ROLE OF CA2+ AND PROTEIN-KINASE-C IN SHEAR STRESS-INDUCED ACTIN DEPOLYMERIZATION AND ENDOTHELIN-1 GENE-EXPRESSION

Vascular endothelial cells adapt to changes in blood flow by altering the cell architecture and by producing various substances. We have previously reported that low shear stress induces endothelin 1 (ET-1) expression in endothelial cells and that this induction is mediated by depolymerization of actin fiber. In the present study, we examined the role of Ca2+ and protein kinase C (PKC) in shear stress-induced actin depolymerization and subsequent ET-I gene expression. Exposure of cultured porcine aortic endothelial cells to low shear stress (5 dyne/cm(2)) for 3 hours increased the ratio of G-actin to total actin from 54+/-0.8% to 80+/-1.0%. This shear stress-induced actin depolymerization was completely blocked by chelation of extracellular Ca2+ with EGTA and partially inhibited by intracellular Ca2+ chelation with the tetraacetoxymethyl ester of BAPTA (BAPTA/AM). Pretreatment with staurosporine, a PKC inhibitor, or desensitization of PKC by treatment with 12-O-tetradecanoylphorbol 13-acetate (TPA) for 24 hours also resulted in partial inhibition of shear stress-induced actin depolymerization.

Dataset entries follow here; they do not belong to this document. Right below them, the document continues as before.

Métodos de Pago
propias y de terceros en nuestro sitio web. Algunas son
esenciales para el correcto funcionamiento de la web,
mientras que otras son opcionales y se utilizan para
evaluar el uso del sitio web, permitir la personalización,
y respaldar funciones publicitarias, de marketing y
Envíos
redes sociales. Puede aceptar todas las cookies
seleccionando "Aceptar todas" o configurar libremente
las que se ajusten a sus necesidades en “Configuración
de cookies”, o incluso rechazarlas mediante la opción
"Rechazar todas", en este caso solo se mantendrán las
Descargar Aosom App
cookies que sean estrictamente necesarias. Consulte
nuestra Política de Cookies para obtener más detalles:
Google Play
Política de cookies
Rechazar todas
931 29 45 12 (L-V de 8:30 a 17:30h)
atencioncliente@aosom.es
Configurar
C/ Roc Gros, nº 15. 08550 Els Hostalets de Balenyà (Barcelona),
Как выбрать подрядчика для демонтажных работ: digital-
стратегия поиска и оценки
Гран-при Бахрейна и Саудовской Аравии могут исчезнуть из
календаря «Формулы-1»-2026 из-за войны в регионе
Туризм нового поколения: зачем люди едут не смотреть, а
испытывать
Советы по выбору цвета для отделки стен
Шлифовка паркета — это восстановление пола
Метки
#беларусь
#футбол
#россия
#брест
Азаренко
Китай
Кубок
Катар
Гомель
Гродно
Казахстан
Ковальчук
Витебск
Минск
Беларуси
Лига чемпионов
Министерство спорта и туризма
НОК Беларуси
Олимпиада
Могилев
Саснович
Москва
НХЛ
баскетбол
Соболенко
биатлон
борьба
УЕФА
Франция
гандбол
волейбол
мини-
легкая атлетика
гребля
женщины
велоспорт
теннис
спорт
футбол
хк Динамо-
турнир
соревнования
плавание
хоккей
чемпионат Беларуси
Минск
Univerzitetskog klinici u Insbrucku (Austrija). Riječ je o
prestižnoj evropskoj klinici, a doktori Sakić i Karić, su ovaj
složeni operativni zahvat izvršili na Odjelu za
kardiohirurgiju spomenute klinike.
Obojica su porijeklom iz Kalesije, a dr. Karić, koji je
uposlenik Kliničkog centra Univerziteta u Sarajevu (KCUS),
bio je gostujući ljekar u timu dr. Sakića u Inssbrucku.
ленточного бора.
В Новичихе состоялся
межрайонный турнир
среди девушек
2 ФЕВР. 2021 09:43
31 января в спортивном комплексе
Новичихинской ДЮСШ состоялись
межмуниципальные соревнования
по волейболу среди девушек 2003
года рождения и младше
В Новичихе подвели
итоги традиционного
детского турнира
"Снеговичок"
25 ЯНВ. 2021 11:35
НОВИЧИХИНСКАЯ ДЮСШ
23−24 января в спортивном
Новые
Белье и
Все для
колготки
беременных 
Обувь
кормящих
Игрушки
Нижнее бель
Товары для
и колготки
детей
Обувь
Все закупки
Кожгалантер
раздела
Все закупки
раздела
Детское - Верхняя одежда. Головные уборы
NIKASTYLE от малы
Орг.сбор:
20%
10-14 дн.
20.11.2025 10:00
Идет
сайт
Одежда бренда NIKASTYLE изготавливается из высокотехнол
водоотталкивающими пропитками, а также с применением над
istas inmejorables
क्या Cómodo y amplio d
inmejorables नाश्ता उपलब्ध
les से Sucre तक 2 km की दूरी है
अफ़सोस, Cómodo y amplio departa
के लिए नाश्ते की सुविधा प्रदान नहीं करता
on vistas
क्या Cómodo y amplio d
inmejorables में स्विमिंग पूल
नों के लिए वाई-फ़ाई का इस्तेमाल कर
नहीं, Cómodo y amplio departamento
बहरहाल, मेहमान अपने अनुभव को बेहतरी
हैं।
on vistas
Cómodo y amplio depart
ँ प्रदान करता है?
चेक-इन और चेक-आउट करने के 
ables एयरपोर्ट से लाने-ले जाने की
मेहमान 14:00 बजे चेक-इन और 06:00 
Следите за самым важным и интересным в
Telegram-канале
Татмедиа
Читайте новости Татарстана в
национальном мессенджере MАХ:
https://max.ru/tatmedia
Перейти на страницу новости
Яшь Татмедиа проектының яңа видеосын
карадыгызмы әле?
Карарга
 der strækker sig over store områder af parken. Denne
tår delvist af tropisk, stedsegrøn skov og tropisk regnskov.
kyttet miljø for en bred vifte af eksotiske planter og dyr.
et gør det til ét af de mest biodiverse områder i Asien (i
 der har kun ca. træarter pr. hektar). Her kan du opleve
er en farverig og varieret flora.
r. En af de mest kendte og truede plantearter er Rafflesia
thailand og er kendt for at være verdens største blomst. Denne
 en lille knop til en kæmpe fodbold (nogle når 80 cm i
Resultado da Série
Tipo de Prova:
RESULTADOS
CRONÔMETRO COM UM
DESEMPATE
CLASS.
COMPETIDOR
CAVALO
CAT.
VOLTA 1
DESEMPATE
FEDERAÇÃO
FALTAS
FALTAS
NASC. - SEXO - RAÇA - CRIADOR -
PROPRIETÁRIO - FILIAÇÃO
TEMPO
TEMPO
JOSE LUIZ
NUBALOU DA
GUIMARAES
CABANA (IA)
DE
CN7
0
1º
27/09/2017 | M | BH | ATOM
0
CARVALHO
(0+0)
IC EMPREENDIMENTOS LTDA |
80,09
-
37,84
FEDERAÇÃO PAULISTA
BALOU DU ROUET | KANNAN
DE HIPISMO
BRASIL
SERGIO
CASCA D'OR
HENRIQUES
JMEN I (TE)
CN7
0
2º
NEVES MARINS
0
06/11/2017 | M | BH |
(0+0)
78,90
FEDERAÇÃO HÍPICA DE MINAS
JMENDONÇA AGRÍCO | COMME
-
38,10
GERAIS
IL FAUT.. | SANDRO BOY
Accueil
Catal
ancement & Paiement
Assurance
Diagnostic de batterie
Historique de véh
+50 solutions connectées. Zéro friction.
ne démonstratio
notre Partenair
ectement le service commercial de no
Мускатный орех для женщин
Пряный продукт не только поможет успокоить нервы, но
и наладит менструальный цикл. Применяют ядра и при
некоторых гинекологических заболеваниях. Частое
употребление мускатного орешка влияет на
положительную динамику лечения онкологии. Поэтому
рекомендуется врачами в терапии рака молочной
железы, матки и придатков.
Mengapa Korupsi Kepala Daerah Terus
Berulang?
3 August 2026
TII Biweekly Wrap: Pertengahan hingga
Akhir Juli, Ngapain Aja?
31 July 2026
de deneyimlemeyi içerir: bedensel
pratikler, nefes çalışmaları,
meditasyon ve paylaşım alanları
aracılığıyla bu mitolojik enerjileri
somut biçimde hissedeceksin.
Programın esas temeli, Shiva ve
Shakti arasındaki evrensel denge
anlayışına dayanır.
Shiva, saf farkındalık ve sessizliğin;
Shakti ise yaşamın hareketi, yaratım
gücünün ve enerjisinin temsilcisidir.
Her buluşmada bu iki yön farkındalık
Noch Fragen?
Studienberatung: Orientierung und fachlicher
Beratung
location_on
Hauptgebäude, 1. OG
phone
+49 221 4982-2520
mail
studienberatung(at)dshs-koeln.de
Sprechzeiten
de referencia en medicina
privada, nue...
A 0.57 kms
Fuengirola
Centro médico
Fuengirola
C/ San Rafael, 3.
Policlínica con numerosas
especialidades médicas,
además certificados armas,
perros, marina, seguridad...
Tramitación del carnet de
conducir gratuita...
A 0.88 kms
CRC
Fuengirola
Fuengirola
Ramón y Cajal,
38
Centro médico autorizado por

Although PKC activation by TPA mildly increased G-actin content, the effect of TPA and shear stress on actin depolymerization was not additive. Moreover, shear stress-induced ET-1 gene expression was inhibited by EGTA, BAPTA/AM, and staurosporine to a degree similar to the inhibition of actin depolymerization. In contrast, ET-1 gene expression induced by cytochalasin B, an actin-disrupting agent, was not affected by staurosporine. These results suggest that shear stress can induce actin fiber depolymerization through, at least in part, Ca2+- and PKC-dependent pathways and that the resultant actin depolymerization leads to induction of ET-1 gene expression in a PKC-independent manner.